Escaping Indoctrination: An Exploration of the "Long Walk to Freedom"

in poetry •  7 years ago 

Welcome, Readers.

In Nelson Mandela's book, A Long Walk to Freedom, he wrote:

"No one is born hating another person because of the color of his skin, or his background, or his religion. People must learn to hate..."

From this profound seed of thought, I wrote the following poem in reflection upon his words. I hope you enjoy.

Clean, Until Our Little Lessons

Through the womb, like a cosmic big bang,
Out of nothingness came something,
An explosion of sights and sounds—bright and
loud:

so bright,
so loud.

A cacophony of forms flooding in upon a mind that
does not yet know where to focus,
that does not yet know what constitutes a threat.
We know no enemies upon birth,
We see no delineation between mom and dad,
doctor or nurse, man or women, Asian or Indian or
black or white—

We see only people.
We see only people.
We are only people.

Early years of exposure, symbols shown in black
and white—literally—thanks to poor parenting.
Words defined over time,
repetition like a vice for a drying sponge, concrete
for consciousness, no neuroplastic flexibility, no
critical thought empathy.

Dad yells at the brown people on the colorful box of
reality.
He looks angry and he drinks his bottle;
I know that anger now—I must try it on,
understand it, relate it to the brown people,
understand that when I’m angry I'm supposed to
drink my bottle, too.
Daddy’s little lessons, symbolic seeds for a future
intolerance;
That’s the poison I was given.

But ask yourself: How have you been damaged?
What symbols taught you hate?
What little lessons did your swallow rather than
question when you reached an age of thought?
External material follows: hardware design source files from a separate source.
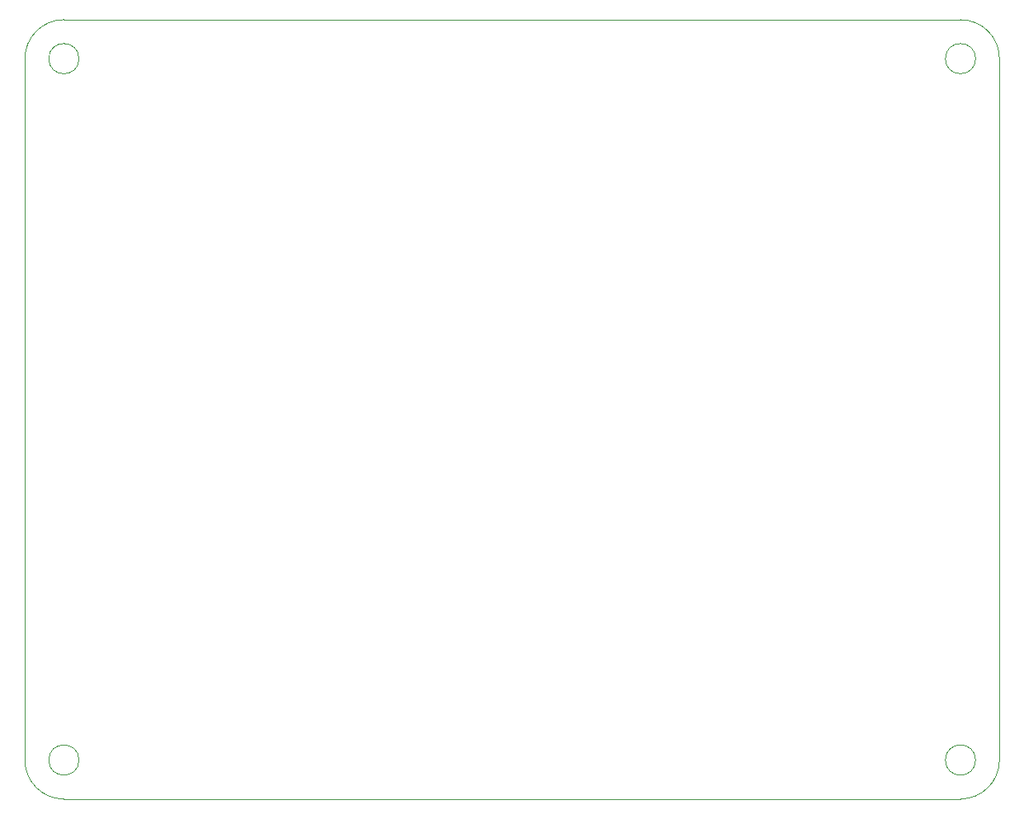
<source format=gko>
%FSLAX25Y25*%
%MOIN*%
G70*
G01*
G75*
G04 Layer_Color=16711935*
%ADD10C,0.00787*%
%ADD11R,0.02362X0.03543*%
%ADD12R,0.03543X0.02362*%
%ADD13R,0.07087X0.03543*%
%ADD14R,0.15354X0.07087*%
%ADD15R,0.21654X0.05118*%
%ADD16R,0.02756X0.02362*%
%ADD17R,0.03937X0.06693*%
%ADD18R,0.02165X0.00984*%
%ADD19R,0.02362X0.02756*%
%ADD20R,0.03827X0.03158*%
%ADD21R,0.06693X0.06693*%
%ADD22R,0.03150X0.01181*%
%ADD23R,0.01181X0.03150*%
%ADD24R,0.06102X0.02362*%
%ADD25R,0.03543X0.05906*%
%ADD26R,0.05906X0.03543*%
%ADD27R,0.19685X0.19685*%
%ADD28R,0.06693X0.14567*%
%ADD29R,0.07087X0.29528*%
%ADD30R,0.03937X0.03543*%
%ADD31R,0.01575X0.03150*%
%ADD32R,0.15354X0.24410*%
%ADD33R,0.12992X0.17323*%
%ADD34R,0.07087X0.15354*%
%ADD35R,0.05118X0.21654*%
%ADD36C,0.03150*%
%ADD37R,0.04921X0.04803*%
%ADD38R,0.02756X0.05118*%
%ADD39R,0.04724X0.13386*%
%ADD40R,0.02362X0.04134*%
%ADD41C,0.02362*%
%ADD42C,0.02559*%
%ADD43C,0.01181*%
%ADD44C,0.00984*%
%ADD45C,0.03543*%
%ADD46C,0.01575*%
%ADD47C,0.03150*%
%ADD48C,0.04724*%
%ADD49C,0.02756*%
%ADD50C,0.02165*%
%ADD51C,0.01772*%
%ADD52R,0.06200X0.09744*%
%ADD53R,0.06200X0.17300*%
%ADD54R,0.04035X0.13976*%
%ADD55R,0.13976X0.04035*%
%ADD56C,0.07874*%
%ADD57C,0.06299*%
%ADD58C,0.03543*%
%ADD59C,0.09055*%
%ADD60O,0.15748X0.29134*%
%ADD61C,0.11811*%
%ADD62C,0.02559*%
%ADD63C,0.04000*%
%ADD64C,0.10630*%
%ADD65C,0.06693*%
%ADD66C,0.12008*%
%ADD67O,0.18504X0.31890*%
%ADD68C,0.14567*%
%ADD69C,0.03543*%
%ADD70C,0.01969*%
%ADD71R,0.19685X0.11811*%
%ADD72R,0.11811X0.19685*%
%ADD73R,0.03937X0.03937*%
%ADD74R,0.19685X0.19685*%
%ADD75R,0.17421X0.08465*%
%ADD76R,0.17815X0.04429*%
%ADD77R,0.17815X0.04429*%
%ADD78R,0.17421X0.08465*%
%ADD79R,0.17815X0.04429*%
%ADD80R,0.17421X0.08465*%
%ADD81R,0.17421X0.08465*%
%ADD82R,0.17815X0.04429*%
%ADD83R,0.04429X0.17815*%
%ADD84R,0.04429X0.17815*%
%ADD85R,0.04429X0.16043*%
%ADD86R,0.17913X0.15157*%
%ADD87C,0.01000*%
%ADD88C,0.00100*%
%ADD89C,0.00394*%
%ADD90R,0.06299X0.06299*%
%ADD91R,0.15748X0.15748*%
%ADD92R,0.02756X0.03937*%
%ADD93R,0.03937X0.02756*%
%ADD94R,0.07480X0.03937*%
%ADD95R,0.15748X0.07480*%
%ADD96R,0.22047X0.05512*%
%ADD97R,0.03150X0.02756*%
%ADD98R,0.04331X0.07087*%
%ADD99R,0.02559X0.01378*%
%ADD100R,0.02756X0.03150*%
%ADD101R,0.04221X0.03551*%
%ADD102R,0.07087X0.07087*%
%ADD103R,0.03543X0.01575*%
%ADD104R,0.01575X0.03543*%
%ADD105R,0.06496X0.02756*%
%ADD106R,0.03937X0.06299*%
%ADD107R,0.06299X0.03937*%
%ADD108R,0.20079X0.20079*%
%ADD109R,0.07087X0.14961*%
%ADD110R,0.07480X0.29921*%
%ADD111R,0.04331X0.03937*%
%ADD112R,0.01969X0.03543*%
%ADD113R,0.15748X0.24803*%
%ADD114R,0.13386X0.17716*%
%ADD115R,0.07480X0.15748*%
%ADD116R,0.05512X0.22047*%
%ADD117R,0.05315X0.05197*%
%ADD118R,0.03150X0.05512*%
%ADD119R,0.05118X0.13780*%
%ADD120R,0.02756X0.04528*%
%ADD121C,0.08268*%
%ADD122C,0.03937*%
%ADD123C,0.09449*%
%ADD124O,0.16142X0.29528*%
%ADD125C,0.12205*%
%ADD126C,0.09843*%
%ADD127R,0.20079X0.12205*%
%ADD128R,0.12205X0.20079*%
%ADD129R,0.04331X0.04331*%
%ADD130R,0.20079X0.20079*%
%ADD131R,0.02378X0.08500*%
%ADD132R,0.14100X0.03100*%
%ADD133R,0.14100X0.04200*%
%ADD134R,0.12822X0.05000*%
%ADD135R,0.01778X0.31300*%
%ADD136R,0.16600X0.02800*%
%ADD137R,0.02572X0.12400*%
%ADD138R,0.18550X0.00900*%
D89*
X-175000Y141732D02*
G03*
X-175000Y141732I-6102J0D01*
G01*
X187205D02*
G03*
X187205Y141732I-6102J0D01*
G01*
X-175000Y-141732D02*
G03*
X-175000Y-141732I-6102J0D01*
G01*
X187205D02*
G03*
X187205Y-141732I-6102J0D01*
G01*
X196851Y141732D02*
G03*
X181103Y157480I-15748J0D01*
G01*
Y-157480D02*
G03*
X196851Y-141732I0J15748D01*
G01*
X-196851D02*
G03*
X-181102Y-157480I15748J0D01*
G01*
Y157480D02*
G03*
X-196851Y141732I0J-15748D01*
G01*
X-181102Y-157480D02*
X181102D01*
X-196850Y-141732D02*
Y141733D01*
X-181102Y157481D02*
X181102D01*
X196851Y-141732D02*
Y141733D01*
M02*

</source>
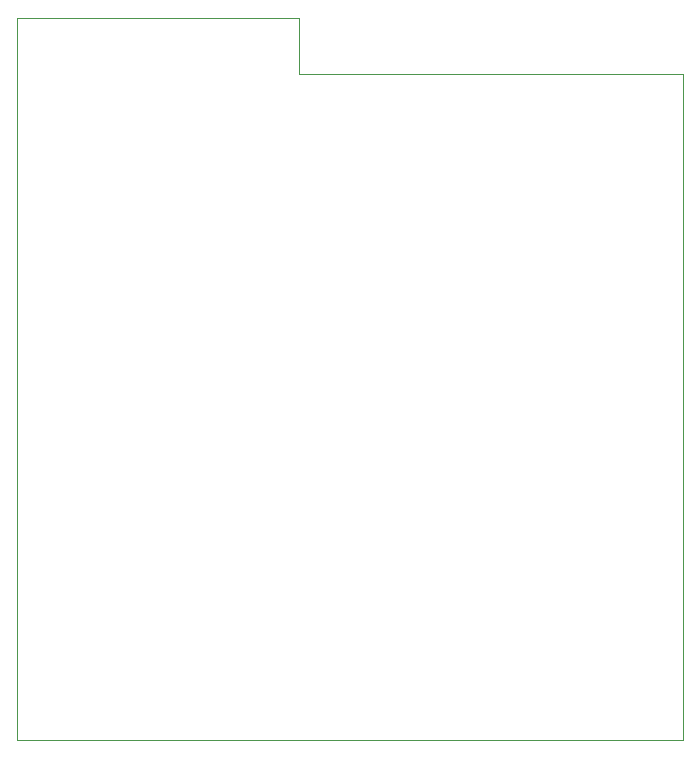
<source format=gbr>
G04 #@! TF.GenerationSoftware,KiCad,Pcbnew,(5.1.2)-2*
G04 #@! TF.CreationDate,2019-10-09T20:23:10+02:00*
G04 #@! TF.ProjectId,PIC18F47K42 MCU Card,50494331-3846-4343-974b-3432204d4355,rev?*
G04 #@! TF.SameCoordinates,Original*
G04 #@! TF.FileFunction,Profile,NP*
%FSLAX46Y46*%
G04 Gerber Fmt 4.6, Leading zero omitted, Abs format (unit mm)*
G04 Created by KiCad (PCBNEW (5.1.2)-2) date 2019-10-09 20:23:10*
%MOMM*%
%LPD*%
G04 APERTURE LIST*
%ADD10C,0.050000*%
G04 APERTURE END LIST*
D10*
X153416000Y-66040000D02*
X153416000Y-70739000D01*
X185928000Y-70739000D02*
X153416000Y-70739000D01*
X129540000Y-66040000D02*
X153416000Y-66040000D01*
X129540000Y-127127000D02*
X129540000Y-66040000D01*
X185928000Y-127127000D02*
X185928000Y-70739000D01*
X129540000Y-127127000D02*
X185928000Y-127127000D01*
M02*

</source>
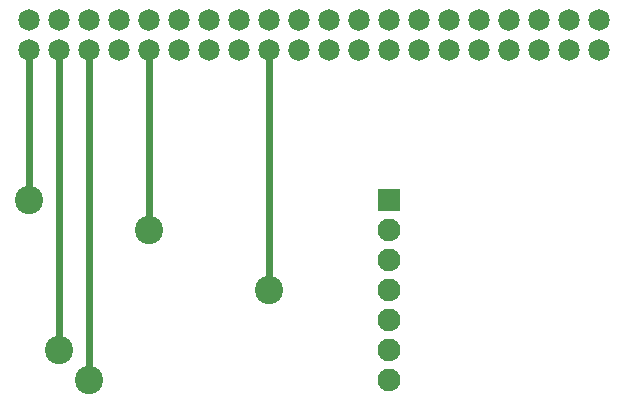
<source format=gtl>
G04 MADE WITH FRITZING*
G04 WWW.FRITZING.ORG*
G04 DOUBLE SIDED*
G04 HOLES PLATED*
G04 CONTOUR ON CENTER OF CONTOUR VECTOR*
%ASAXBY*%
%FSLAX23Y23*%
%MOIN*%
%OFA0B0*%
%SFA1.0B1.0*%
%ADD10C,0.076000*%
%ADD11C,0.071889*%
%ADD12C,0.071917*%
%ADD13C,0.094488*%
%ADD14R,0.076000X0.076000*%
%ADD15C,0.024000*%
%LNCOPPER1*%
G90*
G70*
G54D10*
X1343Y1265D03*
X1343Y1165D03*
X1343Y1065D03*
X1343Y965D03*
X1343Y865D03*
X1343Y765D03*
X1343Y665D03*
G54D11*
X143Y1765D03*
X243Y1765D03*
X343Y1765D03*
X443Y1765D03*
G54D12*
X543Y1765D03*
G54D11*
X643Y1765D03*
X743Y1765D03*
X843Y1765D03*
X943Y1765D03*
G54D12*
X1043Y1765D03*
G54D11*
X1143Y1765D03*
G54D12*
X1243Y1765D03*
G54D11*
X1343Y1765D03*
X1443Y1765D03*
X1543Y1765D03*
X1643Y1765D03*
G54D12*
X1743Y1765D03*
G54D11*
X1843Y1765D03*
X1943Y1765D03*
X2043Y1765D03*
X2043Y1865D03*
X1943Y1865D03*
X1843Y1865D03*
G54D12*
X1743Y1865D03*
G54D11*
X1643Y1865D03*
X1543Y1865D03*
X1443Y1865D03*
X1343Y1865D03*
G54D12*
X1243Y1865D03*
G54D11*
X1143Y1865D03*
G54D12*
X1043Y1865D03*
G54D11*
X943Y1865D03*
X843Y1865D03*
X743Y1865D03*
X643Y1865D03*
G54D12*
X543Y1865D03*
G54D11*
X443Y1865D03*
X343Y1865D03*
X243Y1865D03*
X143Y1865D03*
G54D13*
X143Y1265D03*
X543Y1165D03*
X243Y765D03*
X343Y665D03*
X943Y965D03*
G54D14*
X1343Y1265D03*
G54D15*
X143Y1292D02*
X143Y1732D01*
D02*
X543Y1192D02*
X543Y1732D01*
D02*
X243Y792D02*
X243Y1732D01*
D02*
X343Y692D02*
X343Y1732D01*
D02*
X943Y992D02*
X943Y1732D01*
G04 End of Copper1*
M02*
</source>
The
age of reason? Did you paradigm shift to self or live
in daddy’s little lesson?

I understand if it still weighs on you, if the
tendrilled roots still seep through the cracks
hammered into you daily, thanks to a society run by
daddy’s little lessons—their hamfisted hatred
pounding nails into the source of life, those drugaddled
and red-veined attempts at an anchor
against the existential woes, against the little
lessons of their father before them, of their father
before them, of their father before them;

You are not your father.
You are not your mother. And you are
certainly not the stories they forced upon you.